── Document section

The Chancellor made “An environmentally sustainable world” a key part of
his 2008 Budget. This is not surprising given the high political profile of
climate change and that environmental taxes have actually fallen as a
proportion of total tax yield in the period 1997 to 2006.
The measures announced today include:
A reform of car taxation encouraging consumers and
business to use cleaner and more efficient vehicles:
For consumers, reform of vehicle excise duty from 2009 based on carbon
dioxide emissions. A notable highlight is a first year ‘show-room’ tax,
with vehicle excise duty of £950 from 2010-11 for the most polluting
vehicles. By contrast, there will be a first year zero rate for new cars
that emit 130g CO2 per km or less. These changes can be expected to have
real impact on behaviour.
For business, car capital allowances are to be based on emissions with
low emission cars continuing to receive a 100% first-year allowance
until 31 March 2013 (this was due to expire in 2008). In addition,
company car benefit tax rates, which are already based on CO2 emissions,
will generally increase from 6 April 2010.

────
── The data

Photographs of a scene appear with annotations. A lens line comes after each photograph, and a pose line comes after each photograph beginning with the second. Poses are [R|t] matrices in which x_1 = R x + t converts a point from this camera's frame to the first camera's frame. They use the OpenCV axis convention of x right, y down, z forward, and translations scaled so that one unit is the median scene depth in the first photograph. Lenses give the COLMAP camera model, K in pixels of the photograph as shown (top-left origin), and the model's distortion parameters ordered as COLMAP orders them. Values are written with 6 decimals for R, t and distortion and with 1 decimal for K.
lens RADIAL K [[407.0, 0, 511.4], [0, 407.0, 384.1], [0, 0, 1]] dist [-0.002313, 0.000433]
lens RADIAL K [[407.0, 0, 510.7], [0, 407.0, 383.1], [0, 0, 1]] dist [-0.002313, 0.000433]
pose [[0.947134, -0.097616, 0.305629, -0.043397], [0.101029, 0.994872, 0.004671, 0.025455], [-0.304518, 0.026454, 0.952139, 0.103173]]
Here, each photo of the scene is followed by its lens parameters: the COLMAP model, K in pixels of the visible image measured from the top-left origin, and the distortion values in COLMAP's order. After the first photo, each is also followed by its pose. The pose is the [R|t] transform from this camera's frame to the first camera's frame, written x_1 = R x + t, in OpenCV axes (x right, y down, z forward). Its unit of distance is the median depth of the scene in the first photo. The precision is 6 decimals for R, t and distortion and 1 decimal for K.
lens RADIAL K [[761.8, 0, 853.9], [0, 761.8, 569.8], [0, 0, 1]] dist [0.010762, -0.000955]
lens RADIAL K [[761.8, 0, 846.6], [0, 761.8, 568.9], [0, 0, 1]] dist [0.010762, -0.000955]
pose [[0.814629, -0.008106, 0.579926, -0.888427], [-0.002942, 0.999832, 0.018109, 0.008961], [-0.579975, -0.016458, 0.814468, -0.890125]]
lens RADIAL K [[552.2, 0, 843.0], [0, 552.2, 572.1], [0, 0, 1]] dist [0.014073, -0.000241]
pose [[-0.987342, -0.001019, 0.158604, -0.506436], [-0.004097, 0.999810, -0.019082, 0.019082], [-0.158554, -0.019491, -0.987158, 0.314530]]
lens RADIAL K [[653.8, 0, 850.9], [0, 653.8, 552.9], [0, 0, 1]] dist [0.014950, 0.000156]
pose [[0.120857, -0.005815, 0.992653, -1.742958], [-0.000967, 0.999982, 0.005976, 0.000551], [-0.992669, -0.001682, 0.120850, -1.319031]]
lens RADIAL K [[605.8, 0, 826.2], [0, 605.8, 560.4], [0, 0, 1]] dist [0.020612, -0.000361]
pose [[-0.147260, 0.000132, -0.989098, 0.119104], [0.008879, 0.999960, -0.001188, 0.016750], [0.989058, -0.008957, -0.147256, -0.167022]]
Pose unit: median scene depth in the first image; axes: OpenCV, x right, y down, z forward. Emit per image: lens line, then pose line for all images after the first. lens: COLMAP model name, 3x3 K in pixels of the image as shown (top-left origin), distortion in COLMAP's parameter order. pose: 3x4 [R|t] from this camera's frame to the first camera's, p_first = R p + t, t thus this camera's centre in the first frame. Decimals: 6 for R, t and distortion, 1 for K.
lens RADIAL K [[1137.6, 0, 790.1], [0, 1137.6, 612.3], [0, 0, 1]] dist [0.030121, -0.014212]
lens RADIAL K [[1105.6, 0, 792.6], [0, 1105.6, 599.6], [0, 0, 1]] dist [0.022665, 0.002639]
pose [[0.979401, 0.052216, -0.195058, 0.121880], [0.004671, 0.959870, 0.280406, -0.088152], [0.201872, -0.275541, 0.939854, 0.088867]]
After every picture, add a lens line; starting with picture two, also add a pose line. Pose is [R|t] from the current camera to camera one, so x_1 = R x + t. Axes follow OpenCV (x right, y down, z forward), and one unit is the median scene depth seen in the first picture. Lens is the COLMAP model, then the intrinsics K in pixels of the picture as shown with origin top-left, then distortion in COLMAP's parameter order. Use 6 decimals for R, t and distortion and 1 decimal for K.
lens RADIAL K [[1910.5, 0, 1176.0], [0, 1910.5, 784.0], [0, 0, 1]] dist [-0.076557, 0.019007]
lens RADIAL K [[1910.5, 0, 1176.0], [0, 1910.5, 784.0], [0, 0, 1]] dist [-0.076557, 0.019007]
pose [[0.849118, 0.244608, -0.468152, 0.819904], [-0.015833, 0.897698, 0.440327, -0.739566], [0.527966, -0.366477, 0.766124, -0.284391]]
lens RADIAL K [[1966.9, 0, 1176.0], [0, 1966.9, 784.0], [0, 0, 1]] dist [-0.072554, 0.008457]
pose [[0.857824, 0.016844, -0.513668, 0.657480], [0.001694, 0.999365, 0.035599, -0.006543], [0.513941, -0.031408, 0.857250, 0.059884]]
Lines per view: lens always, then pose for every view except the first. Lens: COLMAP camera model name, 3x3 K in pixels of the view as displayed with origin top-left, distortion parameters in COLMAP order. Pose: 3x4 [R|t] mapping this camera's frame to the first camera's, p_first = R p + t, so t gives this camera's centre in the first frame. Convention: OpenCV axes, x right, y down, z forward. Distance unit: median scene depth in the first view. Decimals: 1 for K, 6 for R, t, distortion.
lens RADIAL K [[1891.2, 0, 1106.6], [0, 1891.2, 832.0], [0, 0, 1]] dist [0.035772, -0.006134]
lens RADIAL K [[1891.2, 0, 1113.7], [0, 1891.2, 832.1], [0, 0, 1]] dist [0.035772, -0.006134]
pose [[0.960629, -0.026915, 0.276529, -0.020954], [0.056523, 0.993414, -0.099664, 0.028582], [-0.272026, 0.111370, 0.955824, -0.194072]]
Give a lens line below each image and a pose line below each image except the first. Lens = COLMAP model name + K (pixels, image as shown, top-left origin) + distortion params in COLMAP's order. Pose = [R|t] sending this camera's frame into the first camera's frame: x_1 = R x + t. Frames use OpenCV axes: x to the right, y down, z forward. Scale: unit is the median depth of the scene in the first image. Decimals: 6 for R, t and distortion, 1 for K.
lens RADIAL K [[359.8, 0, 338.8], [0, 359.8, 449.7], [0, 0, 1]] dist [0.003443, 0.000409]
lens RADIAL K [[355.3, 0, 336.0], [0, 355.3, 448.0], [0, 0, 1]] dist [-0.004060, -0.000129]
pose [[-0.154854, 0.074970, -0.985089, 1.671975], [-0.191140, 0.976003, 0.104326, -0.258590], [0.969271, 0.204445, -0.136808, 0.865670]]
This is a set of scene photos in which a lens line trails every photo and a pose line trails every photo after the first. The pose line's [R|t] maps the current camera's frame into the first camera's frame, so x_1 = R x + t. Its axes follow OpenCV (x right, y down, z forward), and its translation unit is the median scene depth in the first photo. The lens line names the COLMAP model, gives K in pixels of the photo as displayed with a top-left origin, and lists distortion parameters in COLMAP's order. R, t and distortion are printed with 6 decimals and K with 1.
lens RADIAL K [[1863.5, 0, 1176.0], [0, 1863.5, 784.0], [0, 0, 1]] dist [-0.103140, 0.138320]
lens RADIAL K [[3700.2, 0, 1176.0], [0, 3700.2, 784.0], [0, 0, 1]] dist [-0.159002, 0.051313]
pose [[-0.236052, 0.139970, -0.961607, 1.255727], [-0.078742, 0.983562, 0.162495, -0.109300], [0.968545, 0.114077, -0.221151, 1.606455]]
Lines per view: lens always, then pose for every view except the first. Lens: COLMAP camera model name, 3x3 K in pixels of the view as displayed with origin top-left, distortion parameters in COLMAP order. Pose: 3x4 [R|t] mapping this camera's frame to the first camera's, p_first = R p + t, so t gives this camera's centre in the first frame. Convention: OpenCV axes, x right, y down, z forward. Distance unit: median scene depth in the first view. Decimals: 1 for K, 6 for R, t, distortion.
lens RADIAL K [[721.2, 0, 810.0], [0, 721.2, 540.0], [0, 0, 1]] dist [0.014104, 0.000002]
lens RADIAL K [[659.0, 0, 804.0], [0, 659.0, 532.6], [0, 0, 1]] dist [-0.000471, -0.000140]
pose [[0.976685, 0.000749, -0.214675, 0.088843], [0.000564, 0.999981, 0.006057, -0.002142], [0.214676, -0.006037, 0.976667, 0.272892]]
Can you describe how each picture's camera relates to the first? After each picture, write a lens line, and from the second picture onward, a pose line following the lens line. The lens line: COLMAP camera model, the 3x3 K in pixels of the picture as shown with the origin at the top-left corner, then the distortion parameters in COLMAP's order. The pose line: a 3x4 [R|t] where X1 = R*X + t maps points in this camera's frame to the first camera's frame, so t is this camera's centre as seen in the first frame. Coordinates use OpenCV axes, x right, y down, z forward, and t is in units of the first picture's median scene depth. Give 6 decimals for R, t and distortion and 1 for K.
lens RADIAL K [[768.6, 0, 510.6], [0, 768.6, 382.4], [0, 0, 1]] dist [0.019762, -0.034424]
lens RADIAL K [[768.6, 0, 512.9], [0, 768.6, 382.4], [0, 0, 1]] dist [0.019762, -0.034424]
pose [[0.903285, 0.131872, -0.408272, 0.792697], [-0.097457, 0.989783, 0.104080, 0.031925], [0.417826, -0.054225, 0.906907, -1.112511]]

────

Task prompt => Please state the first-year vehicle excise duty that the Budget text gives for the most polluting vehicles from 2010-11. The listing is separate material, unrelated to the Budget text.

Task output => £950